Welcome Tina and good first post.

As Fats Waller supposedly said,

“One never knows, do one?”

YOU WATCH YOUR MOUTH [snort.gif]

I don’t think you read him carefully or in context. He was replying to this statement by Bianca Bosker (whoever she is):

“Thanks to pumps and powders, drinkers who can’t splurge no longer have to settle for plonk,” she wrote. “The gap between fine wine and commercial wine is shrinking as producers use chemical shortcuts not only to avoid blatant flaws, but also to mimic high-end bottles.”

Moreover, Asimov went on to acknowledge the role of technology:

“Technological improvements were beneficial, too. Refrigeration helped to make fresh, fruity white wines, as did the wide availability of stainless steel. Yet the technology for manipulating textures and flavors, and for taking away alcohol, hasn’t improved wine. It’s just made it more formulaic, like soft drinks and other beverages, by streamlining production for consistency and stability. It’s like saying the development of Wonder Bread made bread better.”

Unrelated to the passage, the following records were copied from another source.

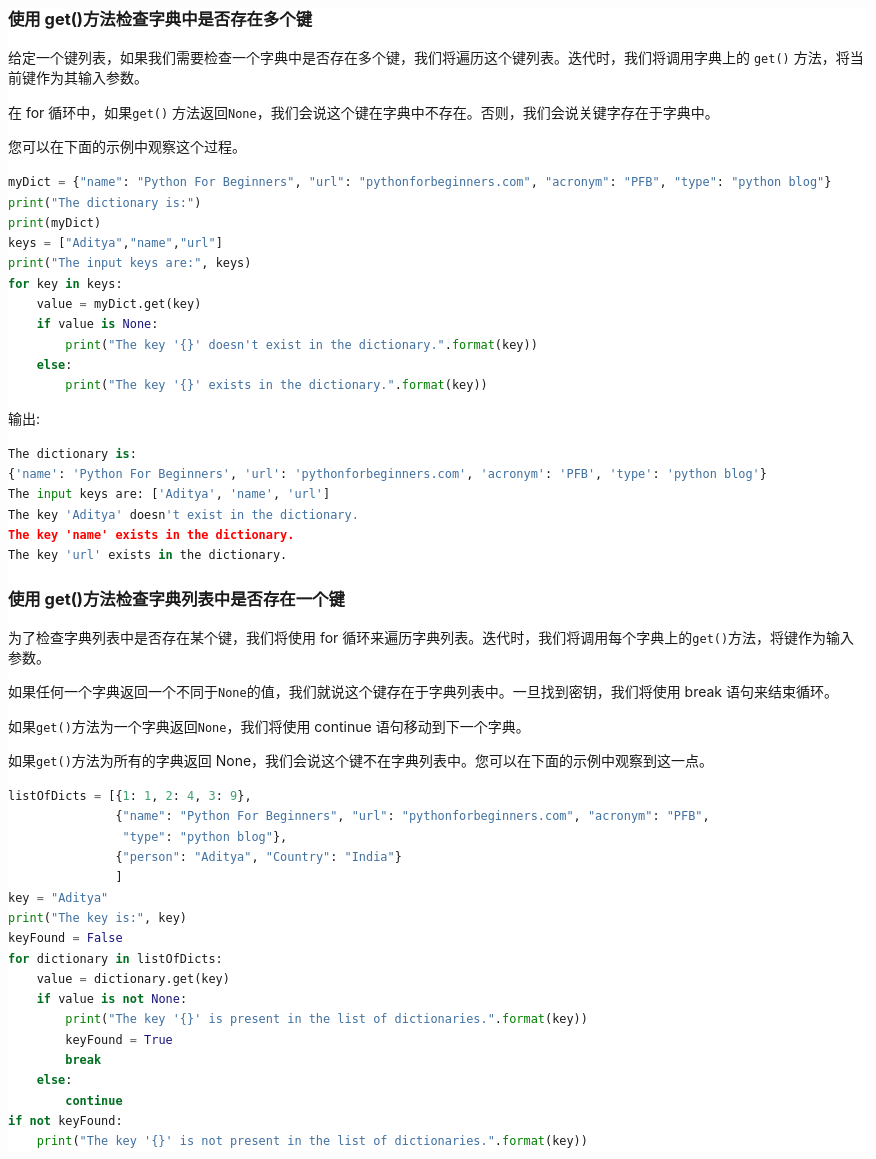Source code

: ### 使用 get()方法检查字典中是否存在多个键

给定一个键列表，如果我们需要检查一个字典中是否存在多个键，我们将遍历这个键列表。迭代时，我们将调用字典上的 `get()` 方法，将当前键作为其输入参数。

在 for 循环中，如果`get()` 方法返回`None`，我们会说这个键在字典中不存在。否则，我们会说关键字存在于字典中。

您可以在下面的示例中观察这个过程。

```py
myDict = {"name": "Python For Beginners", "url": "pythonforbeginners.com", "acronym": "PFB", "type": "python blog"}
print("The dictionary is:")
print(myDict)
keys = ["Aditya","name","url"]
print("The input keys are:", keys)
for key in keys:
    value = myDict.get(key)
    if value is None:
        print("The key '{}' doesn't exist in the dictionary.".format(key))
    else:
        print("The key '{}' exists in the dictionary.".format(key))
```

输出:

```py
The dictionary is:
{'name': 'Python For Beginners', 'url': 'pythonforbeginners.com', 'acronym': 'PFB', 'type': 'python blog'}
The input keys are: ['Aditya', 'name', 'url']
The key 'Aditya' doesn't exist in the dictionary.
The key 'name' exists in the dictionary.
The key 'url' exists in the dictionary.
```

### 使用 get()方法检查字典列表中是否存在一个键

为了检查字典列表中是否存在某个键，我们将使用 for 循环来遍历字典列表。迭代时，我们将调用每个字典上的`get()`方法，将键作为输入参数。

如果任何一个字典返回一个不同于`None`的值，我们就说这个键存在于字典列表中。一旦找到密钥，我们将使用 break 语句来结束循环。

如果`get()`方法为一个字典返回`None`，我们将使用 continue 语句移动到下一个字典。

如果`get()`方法为所有的字典返回 None，我们会说这个键不在字典列表中。您可以在下面的示例中观察到这一点。

```py
listOfDicts = [{1: 1, 2: 4, 3: 9},
               {"name": "Python For Beginners", "url": "pythonforbeginners.com", "acronym": "PFB",
                "type": "python blog"},
               {"person": "Aditya", "Country": "India"}
               ]
key = "Aditya"
print("The key is:", key)
keyFound = False
for dictionary in listOfDicts:
    value = dictionary.get(key)
    if value is not None:
        print("The key '{}' is present in the list of dictionaries.".format(key))
        keyFound = True
        break
    else:
        continue
if not keyFound:
    print("The key '{}' is not present in the list of dictionaries.".format(key))
```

I don’t think there’s much analogy between the beer and wine markets. You can get an interesting craft beer for not much money in absolute terms, so it’s quite affordable to seek out more distinctive, less industrialized products. In wine, you have to graduate from mass production Gallo or Kendall Jackson to (a) more obscure and/or (b) significantly more expensive products before you get away from the industrialized products.

Moreover, Asimov directly tackles the “gateway” argument (plonk drinkers will learn to appreciate better stuff):

“[The wine industry] doesn’t produce millions of bottles of bad cheap wine because it wants to develop knowledgeable, judicious wine drinkers. It makes junk wine because it sells like junk food.”